Sequence Models: 12.9   The gated recurrent unit

Dr Chris Paton

12.9 The gated recurrent unit

The GRU Cho, 2014 simplifies the LSTM by merging the cell and hidden states and reducing the number of gates to two. Concatenate $u_t = [h_{t-1}; x_t]$ as before. The GRU equations are

$$ \begin{aligned} z_t &= \sigma\!\left(W_z u_t + b_z\right) && \text{update gate} \\ r_t &= \sigma\!\left(W_r u_t + b_r\right) && \text{reset gate} \\ \tilde h_t &= \tanh\!\left(W_h \begin{bmatrix} r_t \odot h_{t-1} \\ x_t \end{bmatrix} + b_h\right) && \text{candidate hidden state} \\ h_t &= (1 - z_t) \odot h_{t-1} + z_t \odot \tilde h_t && \text{hidden state update} \end{aligned} $$

The update gate $z_t$ plays the role of both forget and input gate in the LSTM: when $z_t \approx 0$ the previous state is kept; when $z_t \approx 1$ the candidate is taken. The reset gate $r_t$ controls how much of the previous hidden state contributes to the candidate: when $r_t \approx 0$ the candidate is computed largely from $x_t$ alone, effectively forgetting the past for the purpose of constructing the new candidate.

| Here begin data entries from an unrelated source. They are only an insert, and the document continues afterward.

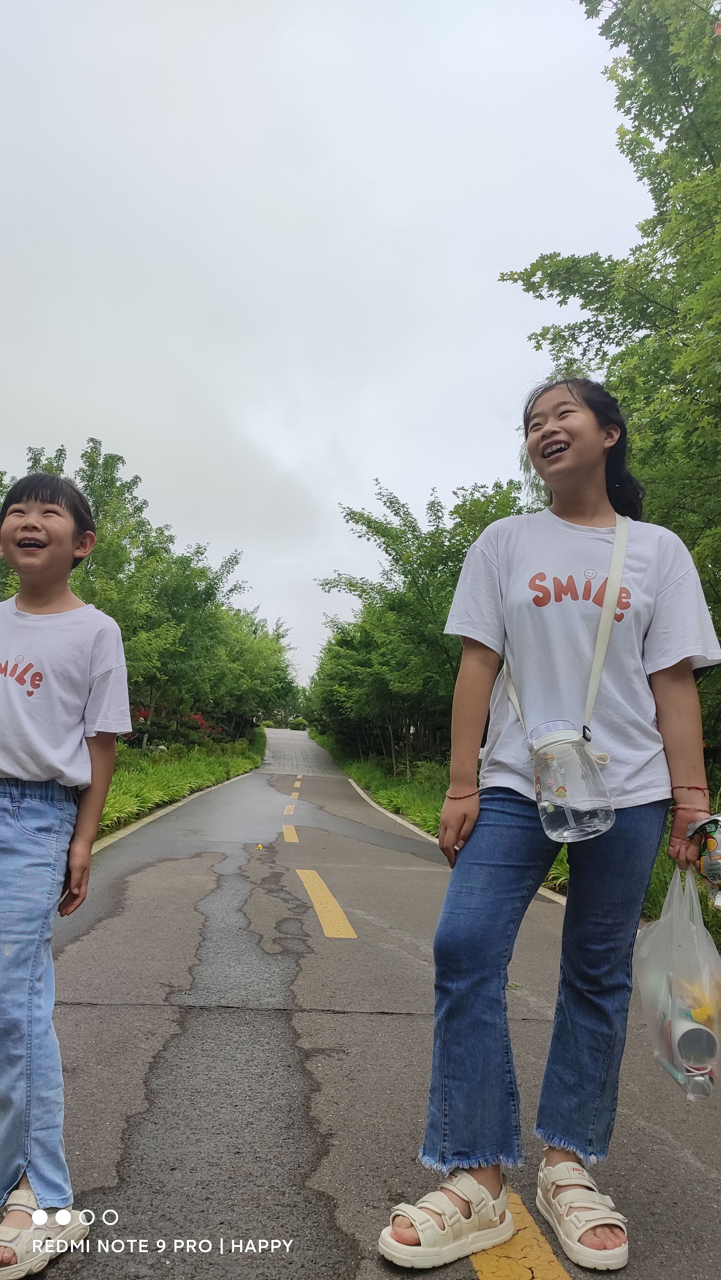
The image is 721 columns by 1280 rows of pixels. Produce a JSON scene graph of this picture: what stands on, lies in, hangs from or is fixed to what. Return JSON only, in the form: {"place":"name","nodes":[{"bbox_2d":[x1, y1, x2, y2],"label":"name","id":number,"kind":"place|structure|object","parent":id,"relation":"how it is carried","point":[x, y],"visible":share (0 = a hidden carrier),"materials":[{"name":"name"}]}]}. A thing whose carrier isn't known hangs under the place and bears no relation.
{"place":"outdoors","nodes":[
{"label":"outdoors","id":0,"kind":"place"},
{"bbox_2d":[94,732,262,842],"label":"grass verge","id":1,"kind":"structure","parent":0,"point":[147,781],"materials":[{"name":"green plant"}]},
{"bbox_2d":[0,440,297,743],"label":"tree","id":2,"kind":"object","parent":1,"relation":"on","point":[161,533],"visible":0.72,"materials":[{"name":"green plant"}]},
{"bbox_2d":[126,706,224,744],"label":"flowering shrub","id":3,"kind":"object","parent":1,"relation":"on","point":[197,718],"visible":0.29,"materials":[{"name":"red plant"}]},
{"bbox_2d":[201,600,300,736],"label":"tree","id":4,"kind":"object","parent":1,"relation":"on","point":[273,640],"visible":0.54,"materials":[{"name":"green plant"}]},
{"bbox_2d":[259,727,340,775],"label":"path","id":5,"kind":"structure","parent":0,"point":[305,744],"materials":[{"name":"grey concrete"}]},
{"bbox_2d":[0,0,654,688],"label":"sky","id":6,"kind":"structure","parent":0,"point":[81,413],"materials":[{"name":"white"}]},
{"bbox_2d":[10,719,720,1279],"label":"road","id":7,"kind":"structure","parent":0,"point":[364,1017],"materials":[{"name":"grey asphalt"}]},
{"bbox_2d":[0,468,130,1273],"label":"child","id":8,"kind":"object","parent":7,"relation":"on","point":[35,774],"visible":0.99},
{"bbox_2d":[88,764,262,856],"label":"curb","id":9,"kind":"structure","parent":7,"relation":"on","point":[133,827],"materials":[{"name":"white concrete"}]},
{"bbox_2d":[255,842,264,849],"label":"leaf","id":10,"kind":"object","parent":7,"relation":"on","point":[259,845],"visible":0.99,"materials":[{"name":"yellow"}]},
{"bbox_2d":[282,803,295,815],"label":"yellow road marking","id":11,"kind":"object","parent":7,"relation":"on","point":[289,809],"visible":0.96,"materials":[{"name":"paint"}]},
{"bbox_2d":[281,823,299,842],"label":"yellow road marking","id":12,"kind":"object","parent":7,"relation":"on","point":[287,836],"visible":0.94,"materials":[{"name":"yellow paint"}]},
{"bbox_2d":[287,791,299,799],"label":"road marking","id":13,"kind":"object","parent":7,"relation":"on","point":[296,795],"visible":0.94,"materials":[{"name":"yellow paint"}]},
{"bbox_2d":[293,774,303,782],"label":"road marking","id":14,"kind":"object","parent":7,"relation":"on","point":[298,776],"visible":0.93,"materials":[{"name":"paint"}]},
{"bbox_2d":[296,868,357,939],"label":"yellow road marking","id":15,"kind":"object","parent":7,"relation":"on","point":[319,913],"visible":0.95,"materials":[{"name":"yellow paint"}]},
{"bbox_2d":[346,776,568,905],"label":"curb","id":16,"kind":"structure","parent":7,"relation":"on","point":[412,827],"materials":[{"name":"grey concrete"}]},
{"bbox_2d":[380,378,719,1274],"label":"woman","id":17,"kind":"object","parent":7,"relation":"on","point":[680,774],"visible":0.98},
{"bbox_2d":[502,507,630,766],"label":"shoulder bag strap","id":18,"kind":"object","parent":17,"relation":"hanging from","point":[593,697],"visible":0.72,"materials":[{"name":"white fabric"}]},
{"bbox_2d":[528,720,613,841],"label":"water bottle","id":19,"kind":"object","parent":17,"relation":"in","point":[561,795],"visible":0.99,"materials":[{"name":"clear plastic"}]},
{"bbox_2d":[633,866,720,1099],"label":"plastic bag","id":20,"kind":"object","parent":17,"relation":"in","point":[683,956],"visible":0.87,"materials":[{"name":"clear plastic"}]},
{"bbox_2d":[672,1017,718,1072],"label":"can","id":21,"kind":"object","parent":20,"relation":"in","point":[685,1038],"visible":0.82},
{"bbox_2d":[687,813,720,905],"label":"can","id":22,"kind":"object","parent":17,"relation":"in","point":[715,855],"visible":0.99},
{"bbox_2d":[317,735,720,943],"label":"grass verge","id":23,"kind":"structure","parent":0,"point":[355,767],"materials":[{"name":"green plant"}]},
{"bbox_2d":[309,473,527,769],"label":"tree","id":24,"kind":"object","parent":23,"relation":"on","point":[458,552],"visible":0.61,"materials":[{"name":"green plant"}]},
{"bbox_2d":[503,0,720,762],"label":"tree","id":25,"kind":"object","parent":23,"relation":"on","point":[673,112],"visible":0.9,"materials":[{"name":"green plant"}]},
{"label":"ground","id":26,"kind":"structure","parent":0},
{"bbox_2d":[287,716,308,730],"label":"shrub","id":27,"kind":"object","parent":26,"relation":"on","point":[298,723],"visible":0.68,"materials":[{"name":"green plant"}]},
{"bbox_2d":[472,1186,571,1279],"label":"yellow road marking","id":28,"kind":"object","parent":26,"relation":"on","point":[479,1264],"visible":0.71,"materials":[{"name":"yellow paint"}]}
]}

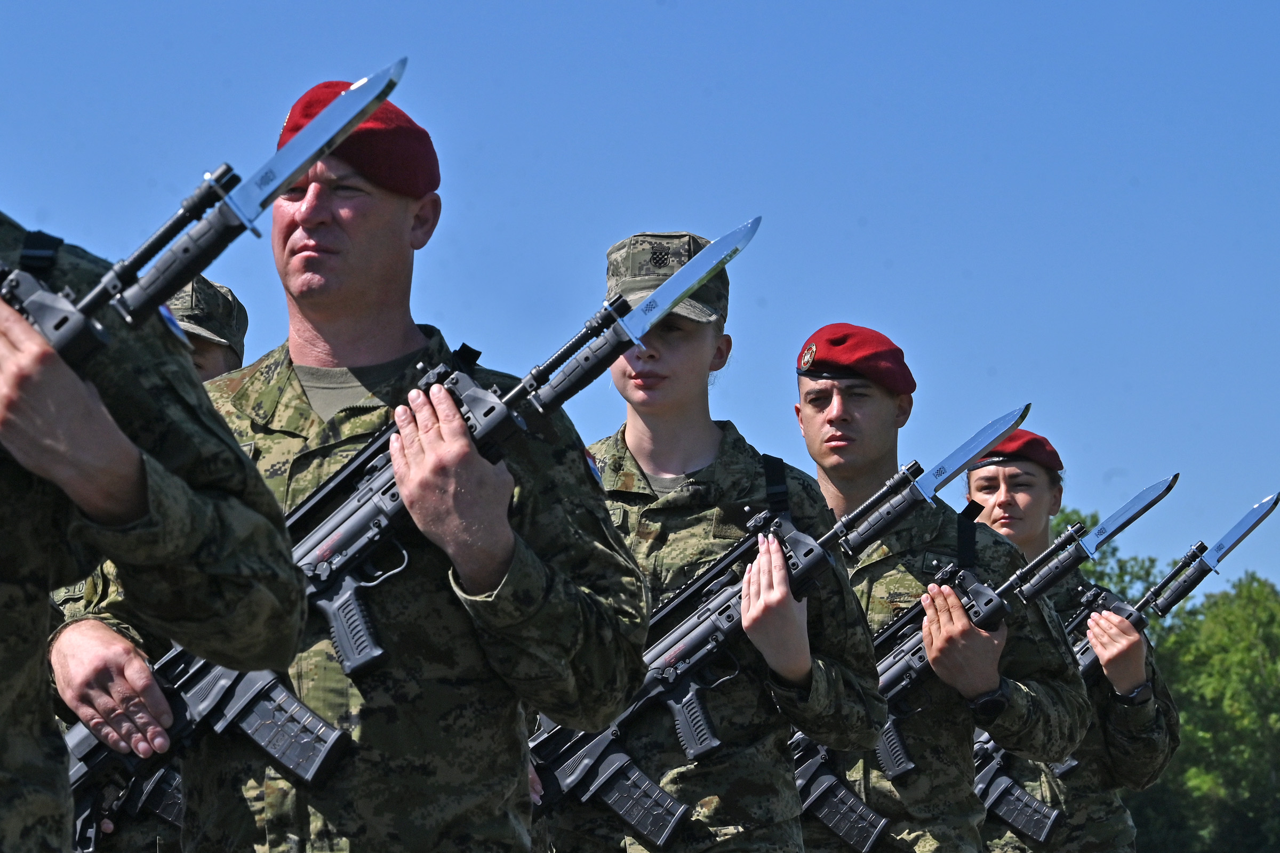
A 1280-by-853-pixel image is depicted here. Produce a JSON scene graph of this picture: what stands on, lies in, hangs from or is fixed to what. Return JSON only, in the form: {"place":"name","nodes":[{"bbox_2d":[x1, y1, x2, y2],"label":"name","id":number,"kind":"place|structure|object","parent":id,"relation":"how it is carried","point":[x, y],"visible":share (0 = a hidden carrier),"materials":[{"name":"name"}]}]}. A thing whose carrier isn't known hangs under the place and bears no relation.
{"place":"outdoors","nodes":[
{"label":"outdoors","id":0,"kind":"place"},
{"bbox_2d":[0,0,1279,600],"label":"sky","id":1,"kind":"structure","parent":0,"point":[634,6],"materials":[{"name":"blue"}]},
{"label":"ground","id":2,"kind":"structure","parent":0},
{"bbox_2d":[0,202,309,852],"label":"man","id":3,"kind":"object","parent":2,"relation":"on","point":[8,332],"visible":0.91},
{"bbox_2d":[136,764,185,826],"label":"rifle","id":4,"kind":"object","parent":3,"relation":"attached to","point":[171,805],"visible":0.53,"materials":[{"name":"black"}]},
{"bbox_2d":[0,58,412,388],"label":"rifle","id":5,"kind":"object","parent":3,"relation":"in","point":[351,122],"visible":0.67,"materials":[{"name":"black metal"}]},
{"bbox_2d":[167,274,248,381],"label":"person","id":6,"kind":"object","parent":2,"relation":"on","point":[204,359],"visible":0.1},
{"bbox_2d":[168,275,247,352],"label":"cap","id":7,"kind":"object","parent":6,"relation":"on","point":[186,292],"visible":0.37,"materials":[{"name":"fabric"}]},
{"bbox_2d":[61,84,657,852],"label":"man","id":8,"kind":"object","parent":2,"relation":"on","point":[477,484],"visible":0.82},
{"bbox_2d":[59,216,769,847],"label":"rifle","id":9,"kind":"object","parent":8,"relation":"in","point":[682,277],"visible":0.68,"materials":[{"name":"black metal"}]},
{"bbox_2d":[542,239,901,852],"label":"woman","id":10,"kind":"object","parent":2,"relation":"on","point":[687,361],"visible":0.66},
{"bbox_2d":[516,396,1030,848],"label":"rifle","id":11,"kind":"object","parent":10,"relation":"in","point":[978,451],"visible":0.71,"materials":[{"name":"black"}]},
{"bbox_2d":[791,344,1091,852],"label":"man","id":12,"kind":"object","parent":2,"relation":"on","point":[810,414],"visible":0.7},
{"bbox_2d":[796,482,1182,847],"label":"rifle","id":13,"kind":"object","parent":12,"relation":"in","point":[900,772],"visible":0.61,"materials":[{"name":"black"}]},
{"bbox_2d":[965,436,1181,852],"label":"woman","id":14,"kind":"object","parent":2,"relation":"on","point":[1008,498],"visible":0.56},
{"bbox_2d":[974,483,1279,848],"label":"rifle","id":15,"kind":"object","parent":14,"relation":"in","point":[995,809],"visible":0.63,"materials":[{"name":"metal"}]},
{"bbox_2d":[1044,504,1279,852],"label":"tree","id":16,"kind":"object","parent":2,"relation":"on","point":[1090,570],"visible":0.49,"materials":[{"name":"green plant"}]}
]}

The GRU has three weight matrices instead of four, hence about 75% of the parameters and FLOPs of an LSTM with the same hidden size. Empirically, GRUs and LSTMs perform similarly across most tasks; published comparisons (Chung et al. 2014; Greff et al. 2017) find no consistent winner. The choice between them is usually made by cross-validation. Both can be stacked into multi-layer networks (deep RNNs) and run bidirectionally.

The gradient analysis for the GRU mirrors the LSTM. Treating $z_t$ as a constant,

$$\frac{\partial h_t}{\partial h_{t-1}} = \mathrm{diag}(1 - z_t) + \mathrm{diag}(z_t) \cdot \frac{\partial \tilde h_t}{\partial h_{t-1}}.$$

The first term is the "skip path": when $z_t \approx 0$ the gradient flows through almost unchanged. As with the LSTM, the network can learn to keep $z_t$ small for long-term-memory dimensions, granting them a near-identity gradient path.

A subtle but consequential difference between GRU and LSTM is that the GRU exposes its full state $h_t$ as both the recurrent feedback and the layer output, whereas the LSTM keeps $c_t$ internal and exposes only $h_t = o_t \odot \tanh(c_t)$. The LSTM thus has an extra degree of freedom: it can hold information internally without exposing it, which can be useful for tasks where the model wants to remember without acting yet. On translation and language modelling this rarely matters; on more structured reasoning tasks the LSTM's separation can be advantageous.